EXERCISE INPUTS below:

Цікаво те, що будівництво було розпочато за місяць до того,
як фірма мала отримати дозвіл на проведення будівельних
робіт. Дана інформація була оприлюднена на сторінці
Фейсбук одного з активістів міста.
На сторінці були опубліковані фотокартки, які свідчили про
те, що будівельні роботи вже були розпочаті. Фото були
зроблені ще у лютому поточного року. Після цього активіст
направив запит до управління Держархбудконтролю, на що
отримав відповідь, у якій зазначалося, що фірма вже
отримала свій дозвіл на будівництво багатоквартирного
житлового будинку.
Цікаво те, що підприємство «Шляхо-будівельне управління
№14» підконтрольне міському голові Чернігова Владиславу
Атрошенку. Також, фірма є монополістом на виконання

End of EXERCISE INPUTS.

**ASSIGNMENT**
Lay out the lines of the material above as a numbered list, leaving out any blank lines.

**SOLUTION TO THE PROBLEM**
1. Цікаво те, що будівництво було розпочато за місяць до того,
2. як фірма мала отримати дозвіл на проведення будівельних
3. робіт. Дана інформація була оприлюднена на сторінці
4. Фейсбук одного з активістів міста.
5. На сторінці були опубліковані фотокартки, які свідчили про
6. те, що будівельні роботи вже були розпочаті. Фото були
7. зроблені ще у лютому поточного року. Після цього активіст
8. направив запит до управління Держархбудконтролю, на що
9. отримав відповідь, у якій зазначалося, що фірма вже
10. отримала свій дозвіл на будівництво багатоквартирного
11. житлового будинку.
12. Цікаво те, що підприємство «Шляхо-будівельне управління
13. №14» підконтрольне міському голові Чернігова Владиславу
14. Атрошенку. Також, фірма є монополістом на виконання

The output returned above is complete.